Au réveil nous nous croyons dans un film d’Harry Potter, une brume stagne sur le lac, il n’y a pas une ride sur l’eau, le moment est magique. Nous terminons la traversée du charmant « loch Oich » et reprenons une portion de canal qui nous amène, après avoir encore passé quelques écluses, en haut d’un autre escalier d’écluse descendant celui-là : les écluses de Fort Augustus. Nous les passons vers midi et nous arrêtons au pied, au port de Fort Augustus, à l’entrée du « Loch Ness ». Fort Augustus, contrairement aux autres haltes sur le canal, est très animé. Cette ville est très touristique, la principale attraction étant évidemment, en plus de l’escalier d’écluses, les promenades sur le loch à la recherche de Nessy. Le village est charmant avec ses petites maisons au jolis jardinets fleuris qui bordent l’écluse. Pour ajouter au folklore local, les conducteurs des bus à touristes portent des kilts. Nous profitons de cette pause pour faire quelques courses (il n’y a pas beaucoup d’endroit où se ravitailler sur le canal) et prendre une bière au bord de l’écluse.

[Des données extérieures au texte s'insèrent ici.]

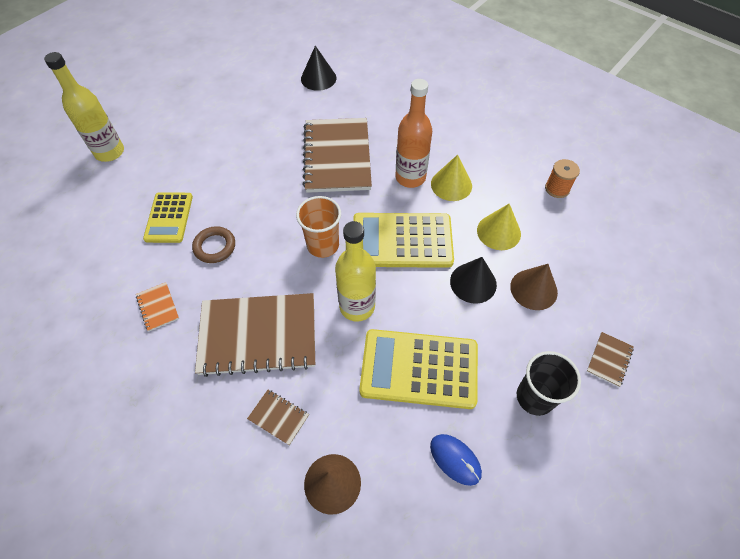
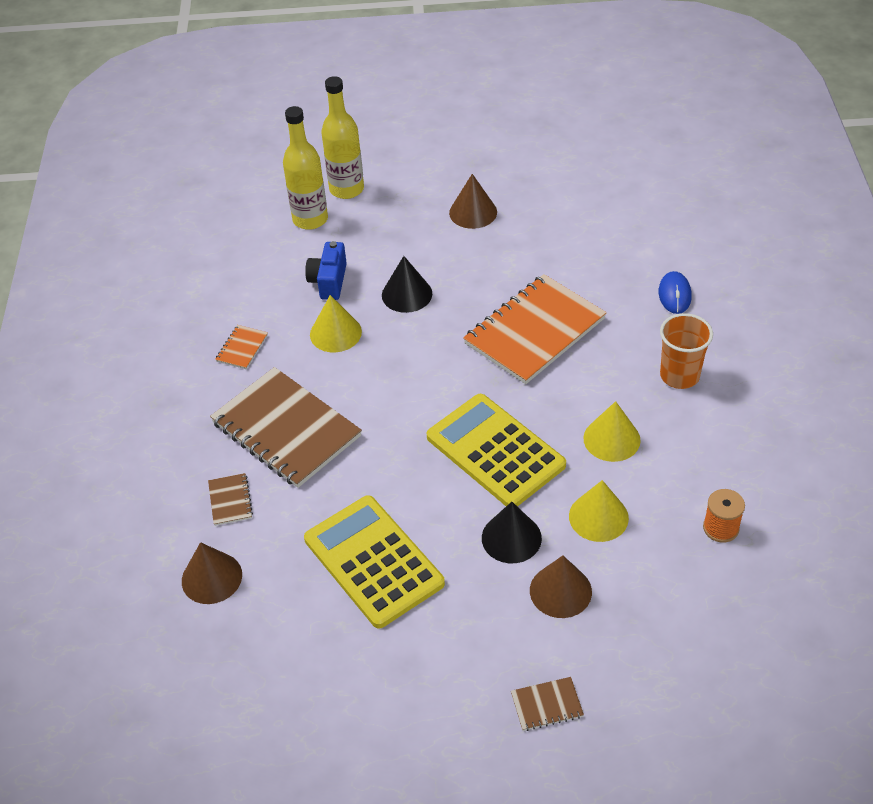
camera: 50 degrees right, 10 degrees down
(169, 218) = (329, 281): yellow calculator -> blue camera
(215, 114) = (473, 212): none -> brown cone
(215, 247) = (335, 333): brown ring -> yellow cone
(318, 78) = (615, 240): black cone -> black cone (407, 294)
(323, 245) = (422, 400): orange cup -> orange cup (679, 375)
(337, 157) = (535, 331): brown notebook -> orange notebook
(357, 306) = (387, 472): yellow bottle -> yellow bottle (310, 219)
(410, 177) = (580, 402): orange bottle -> none
(455, 459) = (314, 647): blue mouse -> blue mouse (674, 295)
(535, 397) = (438, 668): black cup -> none

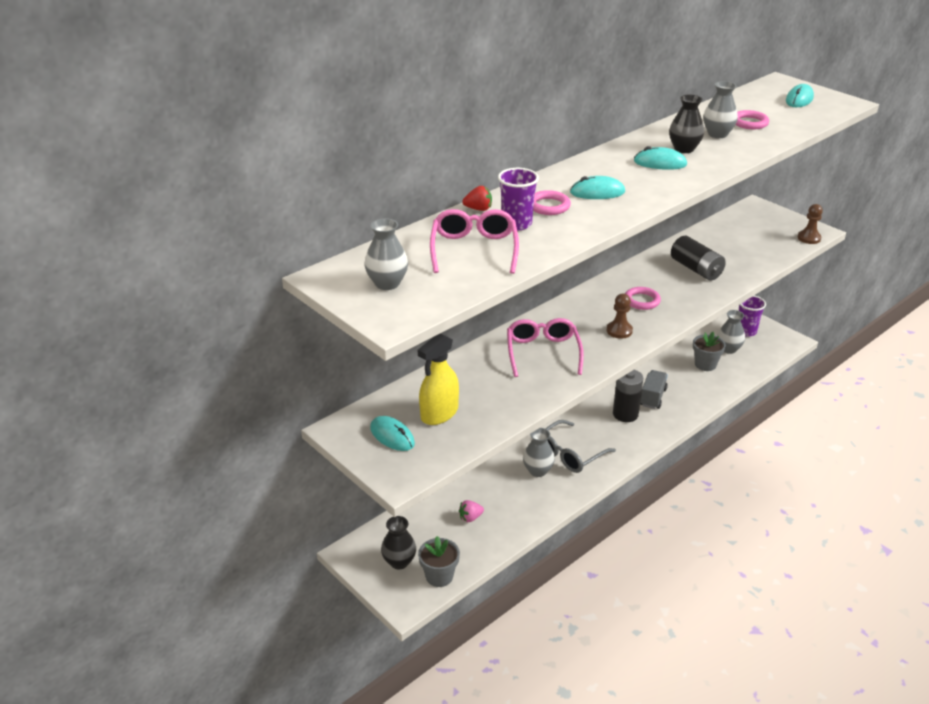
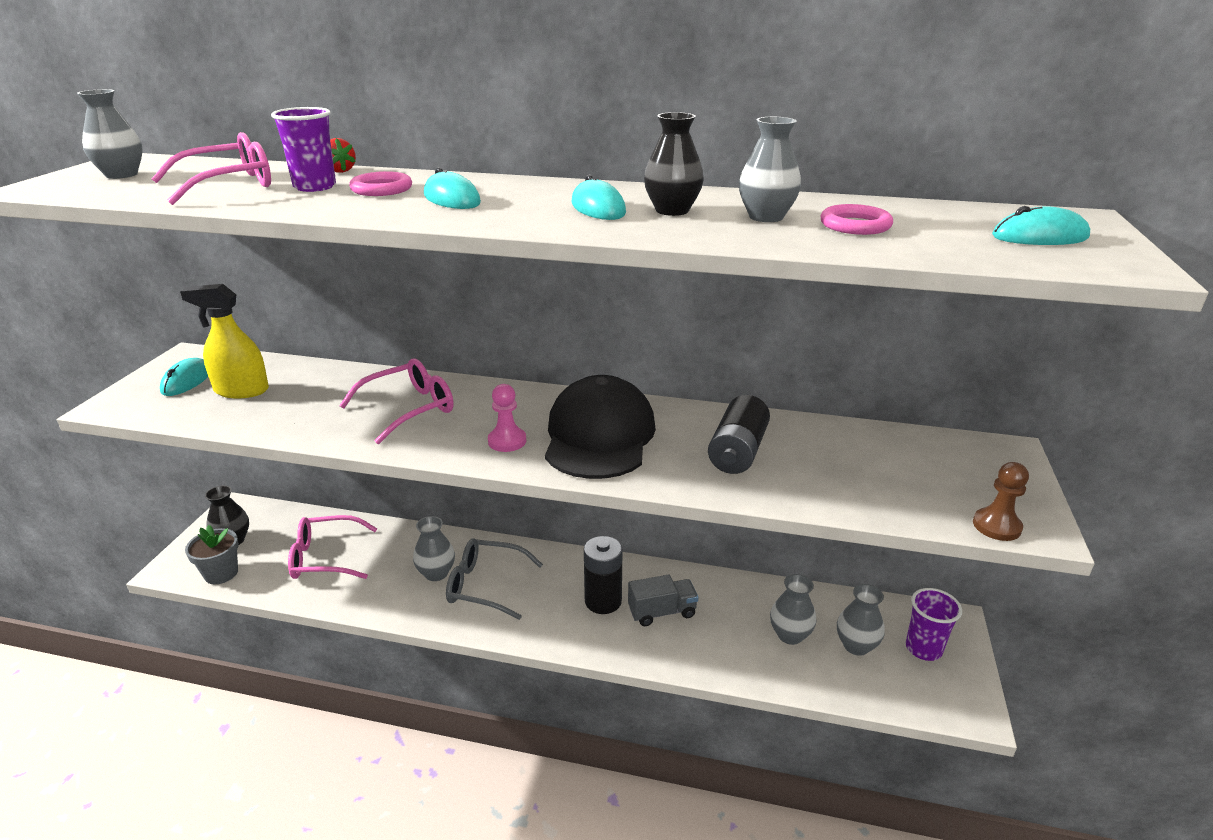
camera: 55 degrees right, 5 degrees down
(470, 518) = (325, 557): pink strawberry -> pink glasses
(619, 331) = (507, 441): brown pawn -> pink pawn
(642, 301) = (599, 436): pink ring -> black cap
(705, 364) = (790, 635): grey flower pot -> grey vase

Notre dernier jour sur le canal nous amène à Inverness. Nous traversons les 20 milles du Loch Ness partiellement à la voile, poussés par un petit vent. Pas de monstre à l’horizon, quelques remous entretenus pas les bateaux de promenade qui font des ronds dans l’eau. Cette légende est un grand canular, pour lequel on a même réussi à élaborer des théories scientifiques, toutes plus fumeuses les unes que les autres. Le paysage est magnifique, les montagnes qui descendent dans le lac formant des plans successifs avec des enchainements de gris verts différents. Le trajet se poursuit par une portion de canal, se termine par une suite de quatre écluses, et aboutit à Seaport Marina, près d’Inverness, où nous nous amarrons dans l’après-midi. Nous restons au moins deux jours afin de préparer le bateau à la prochaine traversée vers la Norvège ; et aller visiter Inverness, si la pluie nous laisse un peu de répit.

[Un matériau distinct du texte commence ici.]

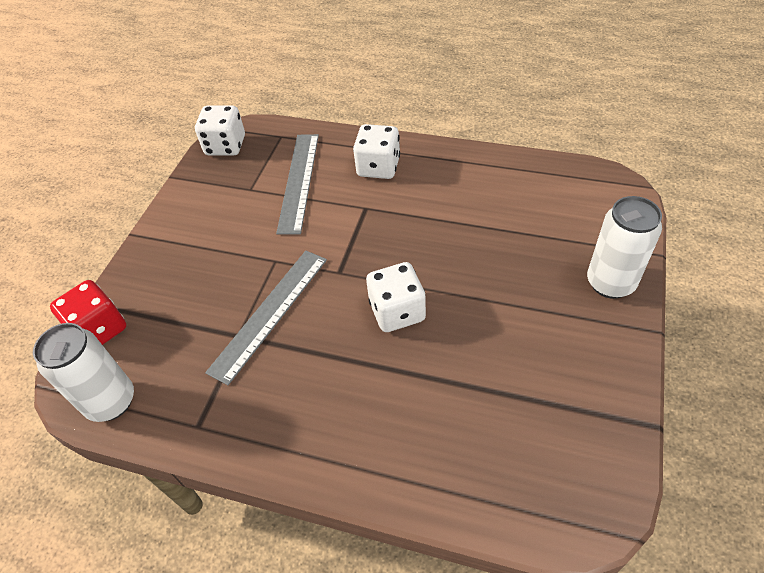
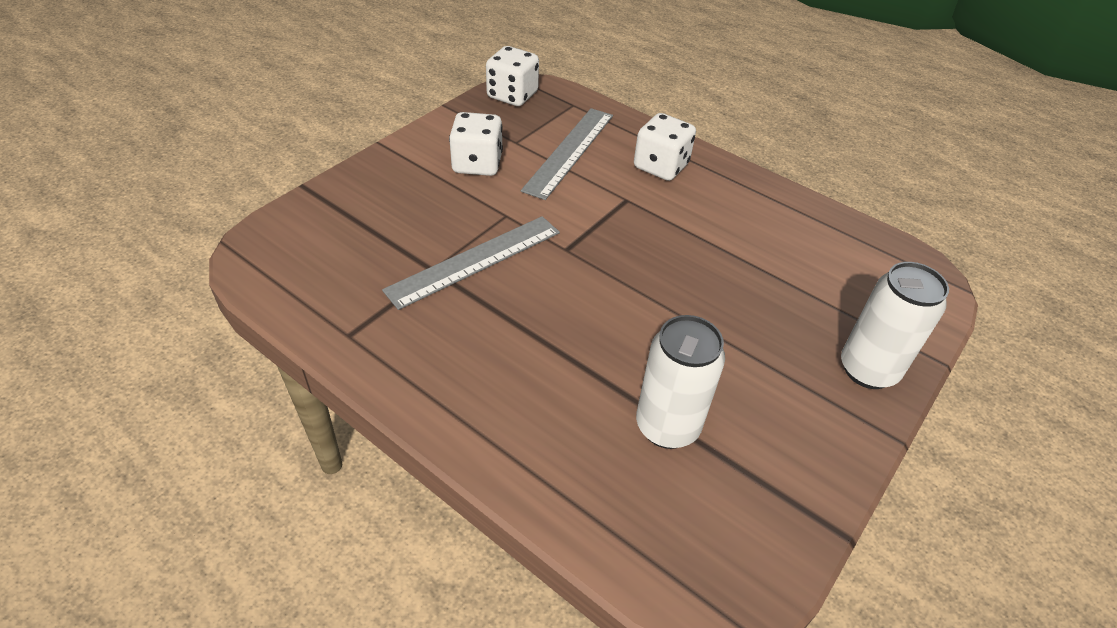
camera: 15 degrees right, 5 degrees down
(99, 329) = (304, 214): red dice -> none
(111, 401) = (280, 281): white can -> white can (667, 426)
(397, 311) = (608, 308): white dice -> white dice (477, 164)

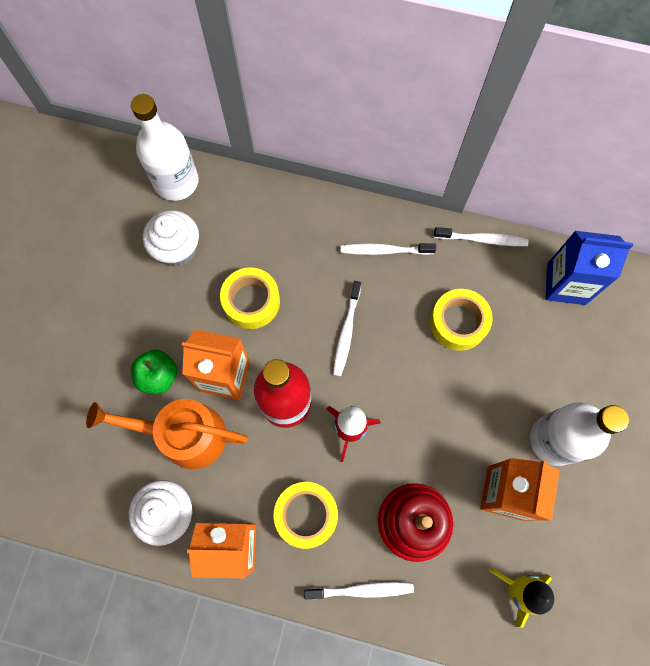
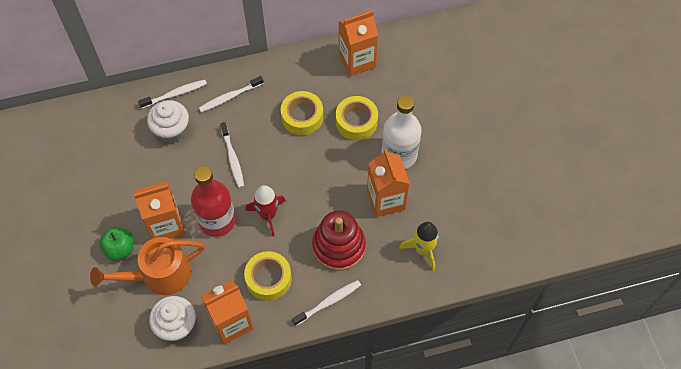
camera: 30 degrees left, 10 degrees down
(176, 182) = (59, 123): white bottle -> none
(178, 249) = (86, 165): white cupcake -> white cupcake (172, 131)
(251, 301) = (157, 171): yellow tape -> yellow tape (356, 122)
(482, 239) = (290, 60): white toothbrush -> white toothbrush (175, 94)
(566, 284) = (357, 61): blue carton -> orange carton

Inverness est un ville écossaise agréable, animée, touristique et peut-être un peu moins triste que les autres. La couleur rosée des matériaux de construction apporte vraisemblablement un peu de gaieté. On en a vite fait le tour, mais les rues piétonnes du centre-ville sont agréables. Une petite galerie marchande assez typique « Victorian Market » en est une des principales attractions avec le château et le musée attenant. Au cœur de la ville sont préservées quelques immeubles anciens dont un joliment restauré : Town House. La rivière Ness enjambée par un joli pont piéton, avec ses bord garnis de verdure, agrémente l’ensemble.

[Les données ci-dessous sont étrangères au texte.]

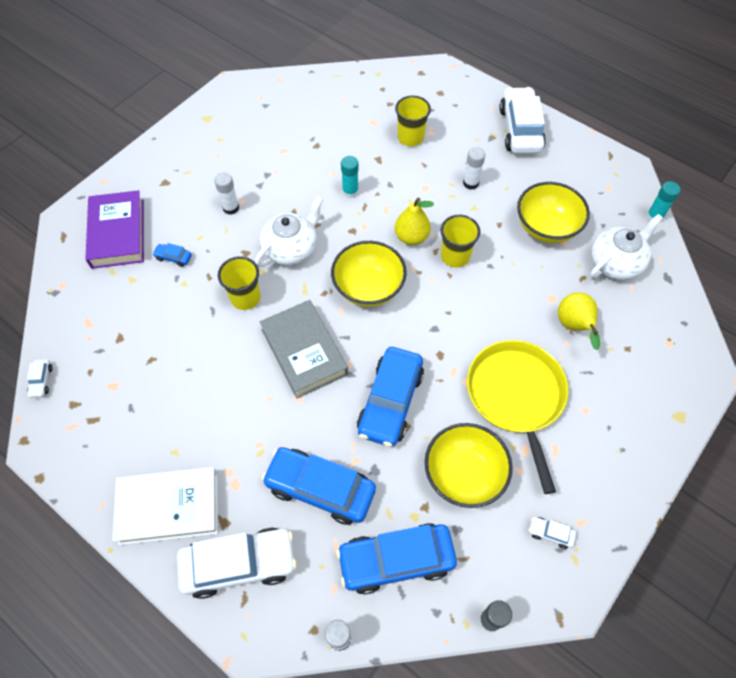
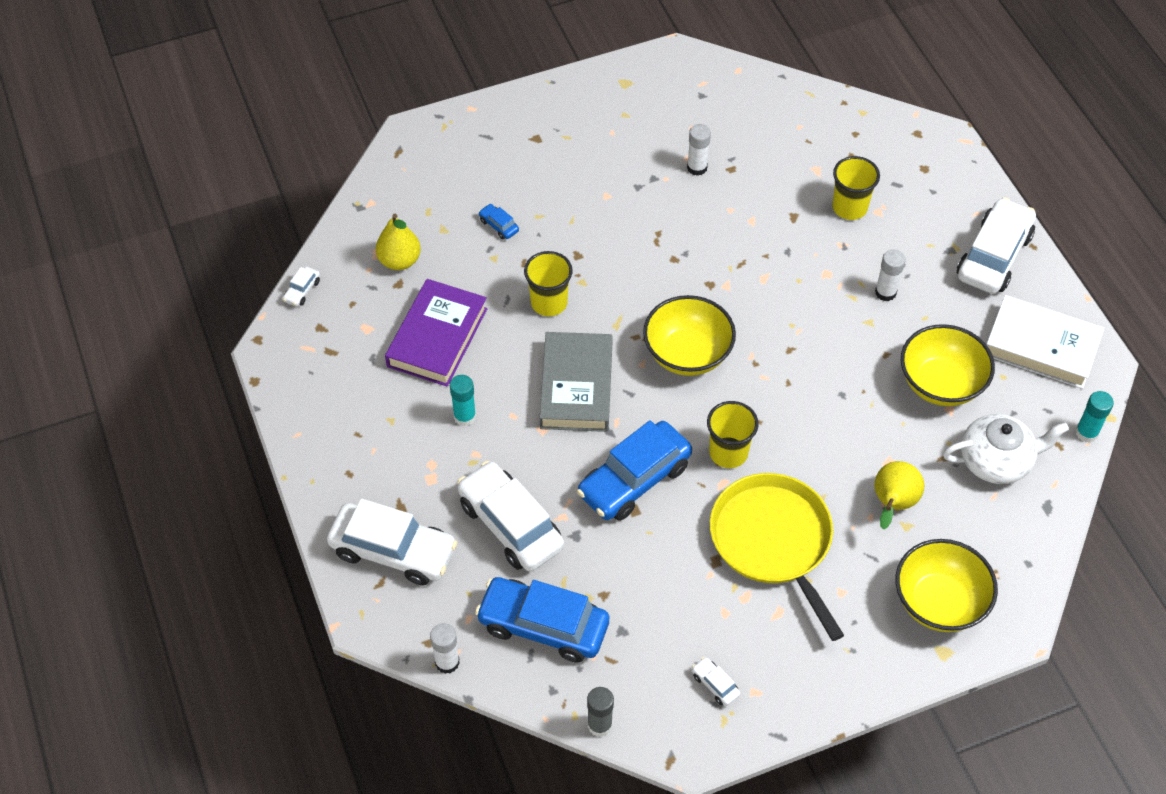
camera: 30 degrees right, 5 degrees down
(118, 233) = (456, 173): purple book -> purple book (437, 337)
(169, 508) = (357, 468): white book -> white book (1041, 347)
(231, 208) = (591, 198): white glue stick -> white glue stick (697, 168)
(291, 248) = (629, 273): white teapot -> none
(320, 489) = (510, 525): blue car -> white car
(350, 191) = (736, 239): turquoise glue stick -> turquoise glue stick (464, 416)
(411, 237) = (773, 322): yellow pear -> yellow pear (399, 261)
(455, 256) = (808, 365): yellow cup -> yellow cup (728, 452)
(464, 475) = (664, 586): yellow bowl -> yellow bowl (939, 602)
(516, 397) = (773, 541): yellow pan -> yellow pan turned 45 degrees counterclockwise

Notre voyage en Ecosse se termine. Nous avons apprécié ces paysages magnifiques et sauvages, cet espace de croisière infini. La navigation y est technique, on ne peut pas partir sans consulter souvent la météo très changeante ; les cartes de courants doivent être soigneusement étudiées, la marée et les détroits rendant certains passages délicats. Nous avions planifié de monter plus au Nord jusqu’à l’île de Skye, mais la météo nous ayant retenus par moment, nous avons abandonné l’idée. Nous ne regrettons pas, nous avons pris notre temps pour apprécier chaque endroit. Les Ecossais sont accueillants, l’ambiance dans les pubs, entre autres, agréable. On n’a malheureusement pas l’occasion de discuter souvent avec ses voisins, car la rigueur du climat fait qu’on a plutôt tendance à rester à l’intérieur. Nous comptons sur les doigts de la main les occasions d’un apéro ou repas dans le cockpit. Revenons au climat, nous nous sommes gelés et nous nous gelons encore ! Pas une journée sans pluie et la température n’excède pas 15 degrés ! On peut avoir chaud si un rayon de soleil se profile, mais dès qu’il se cache et qu’un petit vent frais se lève, il fait carrément froid : c’est le principe de la douche écossaise ! Nous avons encore discuté avec une Ecossaise ce matin à la marina, qui nous a dit que normalement il ne pleut pas autant à cette saison. Peut-être n’avons-nous pas eu de chance ? J’ai quand même quelques doutes !

Et pour terminer avec l’Ecosse je vous livre cette maxime à méditer. Nous partons demain vers la Norvège, un créneau météo se profile pour ces 2 à 3 jours de traversée.